In a common law system you generally want actionable legal advice based on predictions on how a judge would rule in a case not "balances the intent of the law" whatever the heck that means.
The sensitivity can be turned up or down. It's why we are asking for input. If you're talking about the Disney EULA, it has the context that it is a browsewrap agreement. The setting for material omission is very greedy right now, and we could find a happy middle.
A former attorney general is taking it for a spin, and has said great things about it so far. One of the top 100 lawyers in the US. HN has turned into a pit of hate. WTF all this hate for? People just really angry at AI, it seems. JFC, Grow up.

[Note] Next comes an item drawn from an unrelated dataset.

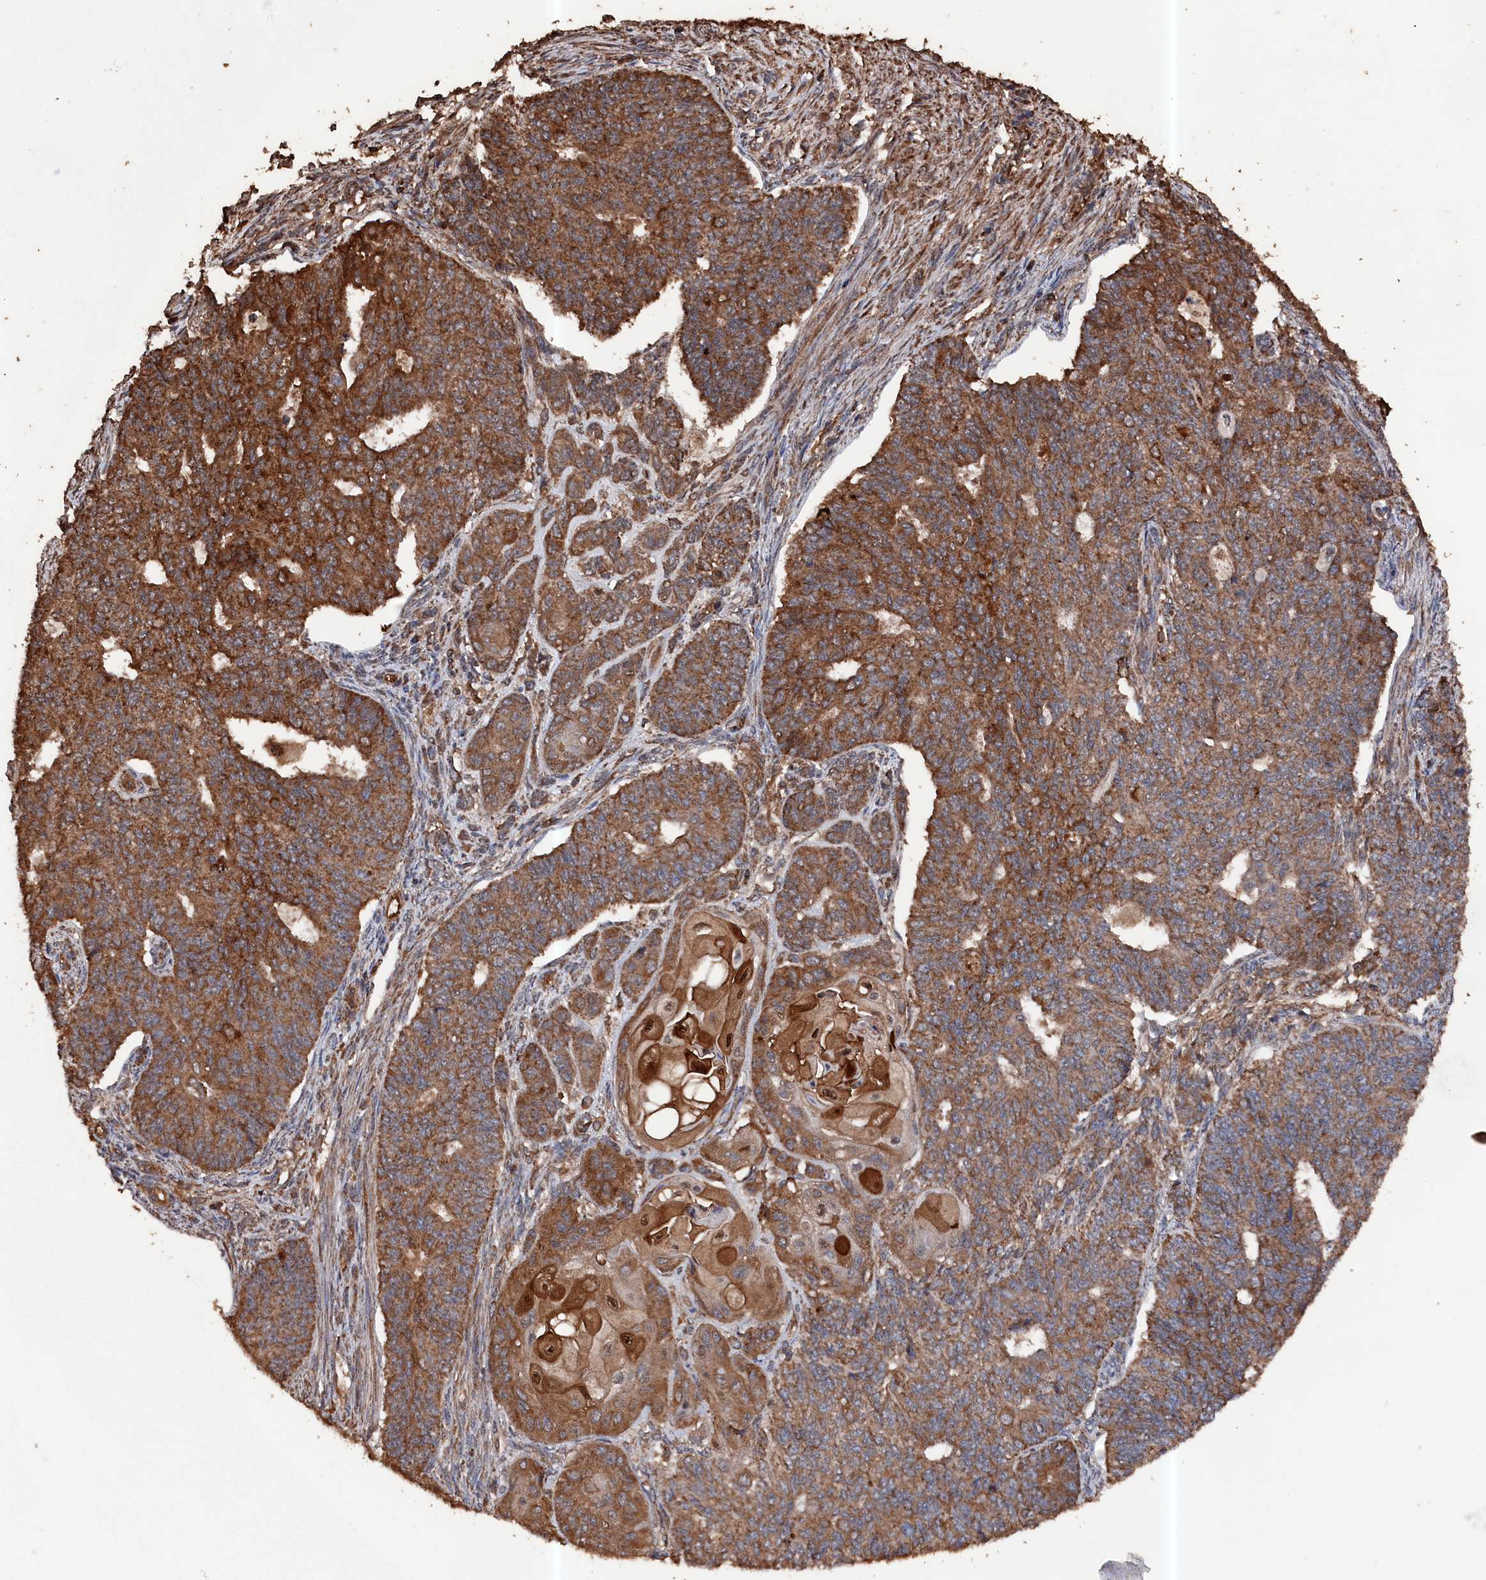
{"staining": {"intensity": "strong", "quantity": ">75%", "location": "cytoplasmic/membranous"}, "tissue": "endometrial cancer", "cell_type": "Tumor cells", "image_type": "cancer", "snomed": [{"axis": "morphology", "description": "Adenocarcinoma, NOS"}, {"axis": "topography", "description": "Endometrium"}], "caption": "About >75% of tumor cells in human adenocarcinoma (endometrial) show strong cytoplasmic/membranous protein positivity as visualized by brown immunohistochemical staining.", "gene": "SNX33", "patient": {"sex": "female", "age": 32}}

I built this AI tool to spot "bugs" in legal agreements, which is harder than spotting errors in research papers because the law is open textured and self contradicting in many places. But no one seems to care about it on HN, Gladly, our early trial customers are really blown away by it.
Part of me thinks that that before they gave the $130M they knew exactly how they'd get it back (thru some pre-arranged M&A) if it doesn't work out. Or at least that would be the smart thing to do.
I spent $10 on a bad apple and it got $0 back. Then I go and sell that bad apple for $10. Whomever bought it is giving me back my money. This is kindergarten level arithmetic.
I didn't mean that it's mathematically impossible. I meant that it's practically not gonna happen. Much as they'd love to, no VC gets a chance to invest in an early stage startup knowing that if the startup fails, there's a buyer ready to make the VC whole.